If Anna University in its monolithic avatar prescribed the same syllabus for all the engineering colleges under it now, the Vice-Chancellors of the Anna Universities in Tiruchi, Coimbatore and Tirunelveli have framed new syllabuses for the colleges under their control. Neither the students nor the teachers like this. The students fear that if the syllabuses differ in each Anna University, it might hurt their chances of getting jobs or going abroad for postgraduate studies.
But Professor Mannar Jawahar, Vice-Chancellor, Anna University, Chennai, argued: There will be an ease when you decentralise. So the government has decided accordingly, and we will accept its decision. He said there was an enormous increase in the number of scholars who were awarded PhDs in the past two years in Anna University, Chennai.
There were two kinds of research done in Anna University, Chennai: academic and sponsored. Under sponsored research, the faculty received grants worth Rs.350 crore in the past two years from the Government of India's Department of Science and Technology (DST), the Defence Research and Development Organisation (DRDO), the Department of Biotechnology, the Ministry of Environment and Forests (MoEF), the National Institute of Ocean Technology, the Department of Information Technology and so on. We signed 75 memorandums of understanding (MoUs) in the last two years with foreign universities for collaborative research, Mannar Jawahar said.
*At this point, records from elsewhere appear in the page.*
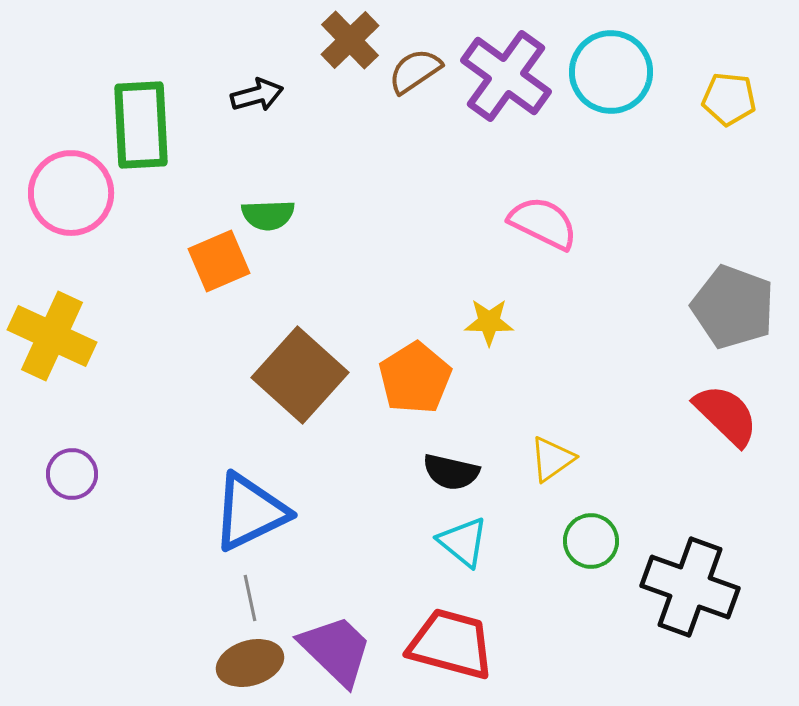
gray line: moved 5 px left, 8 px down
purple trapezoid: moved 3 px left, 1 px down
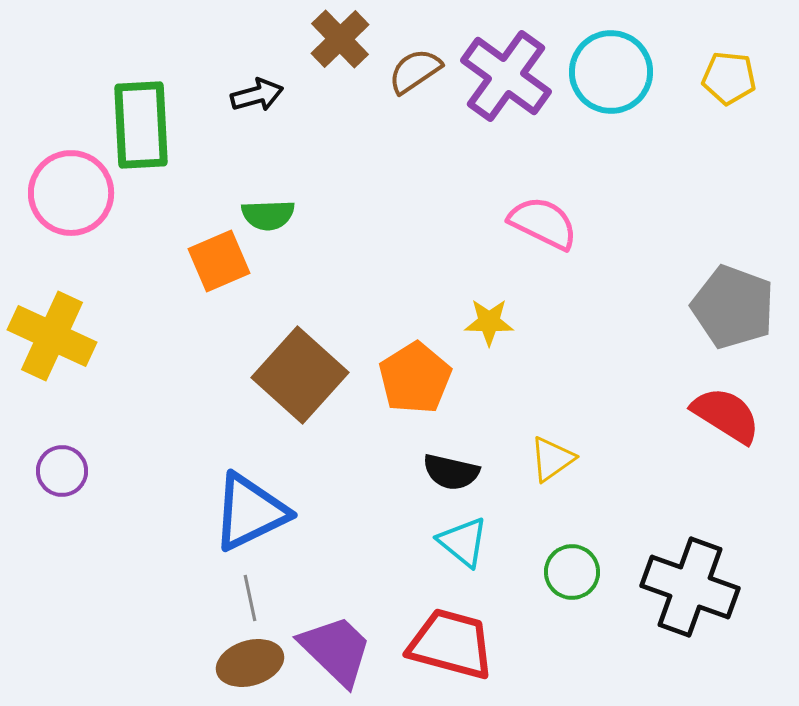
brown cross: moved 10 px left, 1 px up
yellow pentagon: moved 21 px up
red semicircle: rotated 12 degrees counterclockwise
purple circle: moved 10 px left, 3 px up
green circle: moved 19 px left, 31 px down
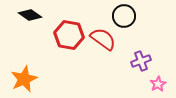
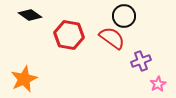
red semicircle: moved 9 px right, 1 px up
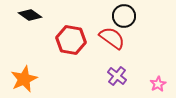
red hexagon: moved 2 px right, 5 px down
purple cross: moved 24 px left, 15 px down; rotated 30 degrees counterclockwise
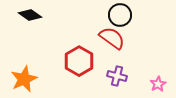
black circle: moved 4 px left, 1 px up
red hexagon: moved 8 px right, 21 px down; rotated 20 degrees clockwise
purple cross: rotated 24 degrees counterclockwise
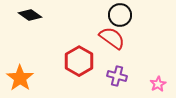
orange star: moved 4 px left, 1 px up; rotated 12 degrees counterclockwise
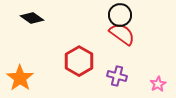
black diamond: moved 2 px right, 3 px down
red semicircle: moved 10 px right, 4 px up
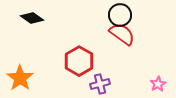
purple cross: moved 17 px left, 8 px down; rotated 30 degrees counterclockwise
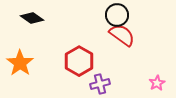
black circle: moved 3 px left
red semicircle: moved 1 px down
orange star: moved 15 px up
pink star: moved 1 px left, 1 px up
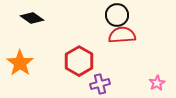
red semicircle: rotated 40 degrees counterclockwise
Besides, the university guides teachers of about 50 colleges in and around Chennai who are doing their PhDs.
Thangam Meganathan, chairperson, Rajalakshmi Engineering College (REC) and Rajalakshmi Institute of Technology, Thandalam, welcomed the creation of the unitary Anna University. In the earlier set-up, teachers were burdened with administrative work. So the academic fervour was less, she said.
P. Jeeva Kalyana Sundaram, Special Officer, REC, said Anna University had recognised the Departments of Electronics and Communication Engineering (ECE), Electrical and Electronics Engineering (EEE), Computer Science and Engineering (CSE), and Mechanical Engineering and Biotechnology in REC as collaborative research centres.
The MoEF had sanctioned Rs.18.12 lakh to the REC for pursuing research in automobile tyre pollution. We can extract oil from waste tyres by a process called pyrolysis and this oil can be used as an alternative fuel in internal combustion engines, he said. The DST had sanctioned a TIFAC-CORE (Technology Information, Forecasting and Assessment Council) in machine vision with an outlay of Rs.5.15 crore to the REC, said Jeeva Kalyana Sundaram.
K.N. Ramachandran, founder-chairman, Sakthi Mariamman Engineering College, Thandalam, pointed out that rural students did better research than their city counterparts. The college had established a Bhabha Research Centre and Raj Kamal, a rural student, was doing excellent research there in wheel power. The BRC was doing research on developing a tsunami warning system.